21.While the Plaintiffs may have a point as to the value of the suit properties, they have not produced any contrary evidence as to what ought to be the purported ‘true and real’ value of the suit property at this time. A valuation report is based on the professional and expert opinion of a duly qualified valuer who assessed the value of properties based on accepted parameters. To displace a professional valuation, the Plaintiffs must produce clear evidence that the valuation is wrong or at least doubtful. Mere assertions or statements will not do (see Palmy Company Limited v Consolidated Bank of Kenya Limited ML HCCC No. 527 of 2013  eKLR). I thus find that the Plaintiffs’ assertions are mere and bare and do not elevate their case to a prima facie case with a probability of success. In any case, the clear remedy for undervaluation is damages. This ground by the Plaintiffs also fails.
22.From the analysis of the Plaintiffs’ case, they have only succeeded in demonstrating that the Bank did not serve upon the 2nd Plaintiff the 40-day notice to sell issued under section 96(2) of the Land Act. Bearing in mind that the statutory notice under section 90 has been served on the 1st Plaintiff, the court cannot issue an injunction pending the hearing and determination of the suit when the Bank’s statutory power of sale has crystallized and when all the other steps have been taken in accordance with the law. I am guided by the following observations by the Court of Appeal in National Bank of Kenya v Shimmers Plaza Limited NRB CA Civil Appeal No. 26 of 2009  eKLR:
23.In the circumstances, I shall issue an injunction restraining the Bank from selling the suit property for the period necessary to effect the service of the copy of the 40-day notice under section 96(2) of the Land Act upon the 2nd Plaintiff. For the avoidance of doubt there is no requirement to issue any further notices as the 1st Plaintiff, who has the right of redemption, has already been served hence the Bank may proceed to exercise its power of sale on the expiry of 40 days of service of the notice on the 2nd Plaintiff.

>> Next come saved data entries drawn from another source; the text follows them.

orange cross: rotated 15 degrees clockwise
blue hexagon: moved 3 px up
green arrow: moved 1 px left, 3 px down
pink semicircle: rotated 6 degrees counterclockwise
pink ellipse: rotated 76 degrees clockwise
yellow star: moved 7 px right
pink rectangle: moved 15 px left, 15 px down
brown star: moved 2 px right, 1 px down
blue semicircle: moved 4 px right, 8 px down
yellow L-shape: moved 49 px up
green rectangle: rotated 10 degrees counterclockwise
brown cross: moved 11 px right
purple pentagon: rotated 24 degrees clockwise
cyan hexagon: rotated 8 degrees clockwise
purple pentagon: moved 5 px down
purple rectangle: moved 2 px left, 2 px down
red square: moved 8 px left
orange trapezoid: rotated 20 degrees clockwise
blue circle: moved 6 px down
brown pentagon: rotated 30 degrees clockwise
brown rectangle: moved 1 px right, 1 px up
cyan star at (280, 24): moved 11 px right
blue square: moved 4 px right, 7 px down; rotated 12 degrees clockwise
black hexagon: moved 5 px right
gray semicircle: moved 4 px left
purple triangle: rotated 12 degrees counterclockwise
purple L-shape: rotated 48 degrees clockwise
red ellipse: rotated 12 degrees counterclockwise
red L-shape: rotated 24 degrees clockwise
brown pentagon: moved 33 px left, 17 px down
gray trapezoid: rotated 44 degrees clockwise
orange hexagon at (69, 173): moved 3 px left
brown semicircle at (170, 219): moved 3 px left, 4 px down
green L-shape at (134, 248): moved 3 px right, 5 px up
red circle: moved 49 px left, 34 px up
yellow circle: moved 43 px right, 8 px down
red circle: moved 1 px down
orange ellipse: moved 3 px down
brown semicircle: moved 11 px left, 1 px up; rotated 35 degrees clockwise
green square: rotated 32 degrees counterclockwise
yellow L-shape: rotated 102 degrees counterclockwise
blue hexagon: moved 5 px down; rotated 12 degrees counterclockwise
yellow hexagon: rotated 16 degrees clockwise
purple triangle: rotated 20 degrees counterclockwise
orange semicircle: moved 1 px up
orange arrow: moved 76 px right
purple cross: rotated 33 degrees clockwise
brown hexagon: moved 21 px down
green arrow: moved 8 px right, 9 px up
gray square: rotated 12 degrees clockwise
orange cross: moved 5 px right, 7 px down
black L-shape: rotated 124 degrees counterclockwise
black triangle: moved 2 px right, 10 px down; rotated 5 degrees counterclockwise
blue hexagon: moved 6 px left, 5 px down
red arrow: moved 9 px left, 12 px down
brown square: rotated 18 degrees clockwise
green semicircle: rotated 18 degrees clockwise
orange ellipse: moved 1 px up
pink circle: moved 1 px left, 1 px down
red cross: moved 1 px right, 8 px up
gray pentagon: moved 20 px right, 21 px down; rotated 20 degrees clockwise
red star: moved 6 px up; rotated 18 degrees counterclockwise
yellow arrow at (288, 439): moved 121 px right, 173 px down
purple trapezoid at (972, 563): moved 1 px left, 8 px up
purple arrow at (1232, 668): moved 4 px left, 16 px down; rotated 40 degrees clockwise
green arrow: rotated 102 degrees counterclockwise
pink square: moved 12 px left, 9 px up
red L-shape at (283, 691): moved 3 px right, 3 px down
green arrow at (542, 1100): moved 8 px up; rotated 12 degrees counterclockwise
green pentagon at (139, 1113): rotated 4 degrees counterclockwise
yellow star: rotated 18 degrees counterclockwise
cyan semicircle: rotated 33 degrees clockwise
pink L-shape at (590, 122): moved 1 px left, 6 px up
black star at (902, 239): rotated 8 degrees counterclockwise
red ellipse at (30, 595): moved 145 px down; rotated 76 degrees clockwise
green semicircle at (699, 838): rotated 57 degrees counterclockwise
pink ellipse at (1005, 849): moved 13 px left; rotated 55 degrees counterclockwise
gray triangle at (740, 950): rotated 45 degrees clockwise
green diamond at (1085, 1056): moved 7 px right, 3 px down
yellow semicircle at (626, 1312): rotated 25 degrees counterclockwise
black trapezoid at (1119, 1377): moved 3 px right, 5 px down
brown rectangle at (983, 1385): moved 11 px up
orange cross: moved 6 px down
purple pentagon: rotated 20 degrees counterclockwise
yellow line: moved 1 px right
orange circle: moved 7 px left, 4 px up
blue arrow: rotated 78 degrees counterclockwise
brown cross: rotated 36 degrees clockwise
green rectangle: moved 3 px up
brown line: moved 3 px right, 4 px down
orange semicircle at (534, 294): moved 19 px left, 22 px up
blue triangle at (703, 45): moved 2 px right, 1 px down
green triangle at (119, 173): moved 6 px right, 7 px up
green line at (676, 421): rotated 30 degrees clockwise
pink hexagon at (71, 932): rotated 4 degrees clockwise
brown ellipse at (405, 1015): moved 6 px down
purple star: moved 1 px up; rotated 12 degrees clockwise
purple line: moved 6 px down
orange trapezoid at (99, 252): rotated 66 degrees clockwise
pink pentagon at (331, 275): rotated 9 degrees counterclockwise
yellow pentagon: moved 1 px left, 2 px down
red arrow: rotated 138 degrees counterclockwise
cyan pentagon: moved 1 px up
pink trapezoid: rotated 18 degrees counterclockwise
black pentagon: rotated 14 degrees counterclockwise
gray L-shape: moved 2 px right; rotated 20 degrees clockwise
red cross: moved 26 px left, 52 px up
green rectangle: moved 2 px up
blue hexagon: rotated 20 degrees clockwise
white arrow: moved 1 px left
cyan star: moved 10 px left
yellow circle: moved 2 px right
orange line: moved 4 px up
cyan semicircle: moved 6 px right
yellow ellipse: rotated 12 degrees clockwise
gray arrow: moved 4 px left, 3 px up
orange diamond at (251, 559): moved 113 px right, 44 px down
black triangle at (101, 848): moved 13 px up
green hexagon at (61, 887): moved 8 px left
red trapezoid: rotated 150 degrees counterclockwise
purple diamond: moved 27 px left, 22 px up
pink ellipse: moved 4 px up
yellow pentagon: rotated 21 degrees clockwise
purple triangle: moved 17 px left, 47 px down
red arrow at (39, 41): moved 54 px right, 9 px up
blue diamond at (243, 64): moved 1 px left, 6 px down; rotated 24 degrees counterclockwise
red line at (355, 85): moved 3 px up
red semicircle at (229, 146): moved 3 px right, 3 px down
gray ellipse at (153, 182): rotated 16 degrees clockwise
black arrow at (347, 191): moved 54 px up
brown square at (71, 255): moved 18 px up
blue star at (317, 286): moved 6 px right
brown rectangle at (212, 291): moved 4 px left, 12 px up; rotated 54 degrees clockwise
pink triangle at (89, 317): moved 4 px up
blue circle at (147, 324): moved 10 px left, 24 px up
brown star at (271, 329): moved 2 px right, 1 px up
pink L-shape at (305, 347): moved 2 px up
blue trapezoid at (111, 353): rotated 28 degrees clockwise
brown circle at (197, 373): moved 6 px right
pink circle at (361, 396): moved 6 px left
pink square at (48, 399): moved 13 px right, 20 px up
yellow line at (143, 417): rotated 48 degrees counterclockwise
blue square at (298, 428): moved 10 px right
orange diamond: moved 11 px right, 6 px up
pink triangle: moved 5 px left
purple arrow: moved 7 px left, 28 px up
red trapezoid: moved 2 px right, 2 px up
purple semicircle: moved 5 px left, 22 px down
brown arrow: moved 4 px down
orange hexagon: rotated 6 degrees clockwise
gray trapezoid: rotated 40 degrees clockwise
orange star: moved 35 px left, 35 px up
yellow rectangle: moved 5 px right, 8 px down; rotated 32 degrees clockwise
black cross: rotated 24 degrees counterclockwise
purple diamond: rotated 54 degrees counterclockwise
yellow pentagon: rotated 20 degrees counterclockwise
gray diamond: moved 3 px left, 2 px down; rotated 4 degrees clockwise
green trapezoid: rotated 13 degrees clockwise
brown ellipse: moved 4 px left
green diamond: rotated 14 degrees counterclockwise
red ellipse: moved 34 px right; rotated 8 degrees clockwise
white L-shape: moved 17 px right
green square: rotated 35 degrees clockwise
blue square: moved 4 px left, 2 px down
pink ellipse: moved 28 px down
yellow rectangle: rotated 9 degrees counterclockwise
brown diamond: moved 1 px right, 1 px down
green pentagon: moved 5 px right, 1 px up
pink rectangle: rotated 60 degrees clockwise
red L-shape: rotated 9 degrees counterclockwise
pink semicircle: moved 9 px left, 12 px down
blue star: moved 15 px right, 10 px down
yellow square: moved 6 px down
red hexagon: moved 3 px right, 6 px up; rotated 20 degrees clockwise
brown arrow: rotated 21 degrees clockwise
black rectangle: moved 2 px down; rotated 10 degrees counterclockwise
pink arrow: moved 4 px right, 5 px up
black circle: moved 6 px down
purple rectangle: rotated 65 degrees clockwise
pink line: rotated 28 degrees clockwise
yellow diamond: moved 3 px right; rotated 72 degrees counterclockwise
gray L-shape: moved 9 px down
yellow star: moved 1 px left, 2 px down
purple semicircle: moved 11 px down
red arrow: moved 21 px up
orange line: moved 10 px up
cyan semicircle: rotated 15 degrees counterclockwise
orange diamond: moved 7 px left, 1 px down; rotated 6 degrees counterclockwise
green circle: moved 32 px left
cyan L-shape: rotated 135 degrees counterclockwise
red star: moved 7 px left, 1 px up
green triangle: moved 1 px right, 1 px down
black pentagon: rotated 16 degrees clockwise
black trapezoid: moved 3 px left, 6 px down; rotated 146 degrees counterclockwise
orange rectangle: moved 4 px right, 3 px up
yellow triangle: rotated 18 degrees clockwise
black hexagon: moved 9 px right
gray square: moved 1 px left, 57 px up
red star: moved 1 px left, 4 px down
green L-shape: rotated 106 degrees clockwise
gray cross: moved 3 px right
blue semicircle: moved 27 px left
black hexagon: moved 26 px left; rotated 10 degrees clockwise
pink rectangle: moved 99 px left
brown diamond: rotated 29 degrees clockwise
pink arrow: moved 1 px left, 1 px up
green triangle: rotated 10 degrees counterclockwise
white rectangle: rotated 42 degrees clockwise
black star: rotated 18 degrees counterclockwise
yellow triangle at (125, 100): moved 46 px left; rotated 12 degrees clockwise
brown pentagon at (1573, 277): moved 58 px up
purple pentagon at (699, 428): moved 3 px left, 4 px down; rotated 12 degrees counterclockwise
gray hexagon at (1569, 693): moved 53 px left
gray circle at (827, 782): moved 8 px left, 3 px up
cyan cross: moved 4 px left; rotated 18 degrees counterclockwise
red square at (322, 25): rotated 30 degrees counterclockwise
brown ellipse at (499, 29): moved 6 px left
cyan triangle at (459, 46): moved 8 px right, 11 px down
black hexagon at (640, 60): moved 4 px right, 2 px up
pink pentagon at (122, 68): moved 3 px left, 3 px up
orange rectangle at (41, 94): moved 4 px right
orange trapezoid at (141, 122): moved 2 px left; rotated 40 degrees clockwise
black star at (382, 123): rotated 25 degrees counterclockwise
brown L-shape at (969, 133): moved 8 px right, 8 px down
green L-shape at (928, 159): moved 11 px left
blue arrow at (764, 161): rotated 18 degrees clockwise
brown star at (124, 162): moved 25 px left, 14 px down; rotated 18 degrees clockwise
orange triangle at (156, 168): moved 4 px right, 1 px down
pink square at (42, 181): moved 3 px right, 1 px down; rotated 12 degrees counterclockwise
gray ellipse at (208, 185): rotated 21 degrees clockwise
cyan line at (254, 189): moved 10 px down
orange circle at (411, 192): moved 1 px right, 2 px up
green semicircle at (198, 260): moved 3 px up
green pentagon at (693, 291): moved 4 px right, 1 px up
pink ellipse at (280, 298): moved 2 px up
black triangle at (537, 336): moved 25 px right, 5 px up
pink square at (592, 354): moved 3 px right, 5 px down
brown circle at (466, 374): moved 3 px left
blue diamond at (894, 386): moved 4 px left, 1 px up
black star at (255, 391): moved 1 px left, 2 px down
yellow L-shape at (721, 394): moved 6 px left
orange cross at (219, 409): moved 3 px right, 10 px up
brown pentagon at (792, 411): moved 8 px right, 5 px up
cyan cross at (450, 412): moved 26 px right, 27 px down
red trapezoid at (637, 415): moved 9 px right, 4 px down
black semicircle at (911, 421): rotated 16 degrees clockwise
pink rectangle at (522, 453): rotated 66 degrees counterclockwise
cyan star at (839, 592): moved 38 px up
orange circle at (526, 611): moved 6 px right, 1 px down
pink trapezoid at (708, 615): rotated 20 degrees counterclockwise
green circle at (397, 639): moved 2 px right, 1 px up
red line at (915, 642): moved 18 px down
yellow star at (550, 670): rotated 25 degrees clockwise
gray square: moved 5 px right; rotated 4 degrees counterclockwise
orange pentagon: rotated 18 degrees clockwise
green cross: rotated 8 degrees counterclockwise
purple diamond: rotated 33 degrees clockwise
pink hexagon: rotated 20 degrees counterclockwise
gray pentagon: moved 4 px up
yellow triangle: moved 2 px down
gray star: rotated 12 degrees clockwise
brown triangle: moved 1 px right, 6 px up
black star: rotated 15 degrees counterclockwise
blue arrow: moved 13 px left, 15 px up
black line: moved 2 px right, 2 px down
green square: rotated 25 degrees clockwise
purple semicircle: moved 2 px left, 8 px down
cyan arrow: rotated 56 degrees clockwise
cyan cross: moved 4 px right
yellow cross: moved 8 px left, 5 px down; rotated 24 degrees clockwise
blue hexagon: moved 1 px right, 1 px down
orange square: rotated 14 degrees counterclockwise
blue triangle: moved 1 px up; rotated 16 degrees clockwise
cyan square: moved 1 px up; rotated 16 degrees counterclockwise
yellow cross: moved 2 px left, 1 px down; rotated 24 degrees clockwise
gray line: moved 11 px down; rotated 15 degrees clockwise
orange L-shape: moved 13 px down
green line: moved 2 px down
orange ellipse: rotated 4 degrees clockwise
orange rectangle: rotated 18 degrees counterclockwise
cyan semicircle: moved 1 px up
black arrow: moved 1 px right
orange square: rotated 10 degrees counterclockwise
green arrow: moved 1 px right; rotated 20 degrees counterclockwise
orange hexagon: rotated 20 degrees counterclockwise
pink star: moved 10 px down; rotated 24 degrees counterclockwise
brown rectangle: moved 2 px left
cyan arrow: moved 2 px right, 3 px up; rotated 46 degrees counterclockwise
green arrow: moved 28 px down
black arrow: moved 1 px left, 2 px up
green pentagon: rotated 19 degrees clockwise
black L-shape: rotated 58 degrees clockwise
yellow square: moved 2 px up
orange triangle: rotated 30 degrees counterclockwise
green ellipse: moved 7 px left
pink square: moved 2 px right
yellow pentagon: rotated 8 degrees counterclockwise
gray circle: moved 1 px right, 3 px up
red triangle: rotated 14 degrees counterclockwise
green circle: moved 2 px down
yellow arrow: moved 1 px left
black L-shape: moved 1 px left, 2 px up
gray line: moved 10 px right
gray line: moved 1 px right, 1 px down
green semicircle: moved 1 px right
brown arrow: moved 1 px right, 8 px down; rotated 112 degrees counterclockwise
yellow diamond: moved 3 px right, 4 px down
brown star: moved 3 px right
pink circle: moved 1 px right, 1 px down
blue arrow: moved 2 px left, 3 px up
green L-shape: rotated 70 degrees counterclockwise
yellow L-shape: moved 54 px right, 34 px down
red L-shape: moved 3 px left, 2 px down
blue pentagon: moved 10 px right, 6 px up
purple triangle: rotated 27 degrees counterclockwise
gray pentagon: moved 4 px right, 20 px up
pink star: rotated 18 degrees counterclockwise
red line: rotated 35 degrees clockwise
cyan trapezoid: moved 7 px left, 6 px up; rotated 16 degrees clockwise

24.For the reasons I have set out above, I allow the application dated 19th May 2023 on the following terms:a.The 1st Defendant be and is hereby restrained from exercising its statutory power of sale in respect of the property known as LR No. 4894/218, Garden Estate, Nairobi until it serves on the 2nd Plaintiff a copy of the statutory notice dated 14th April 2020 issued under section 96 of the Land Act, 2012.b.The Defendants shall bear half the costs of the application.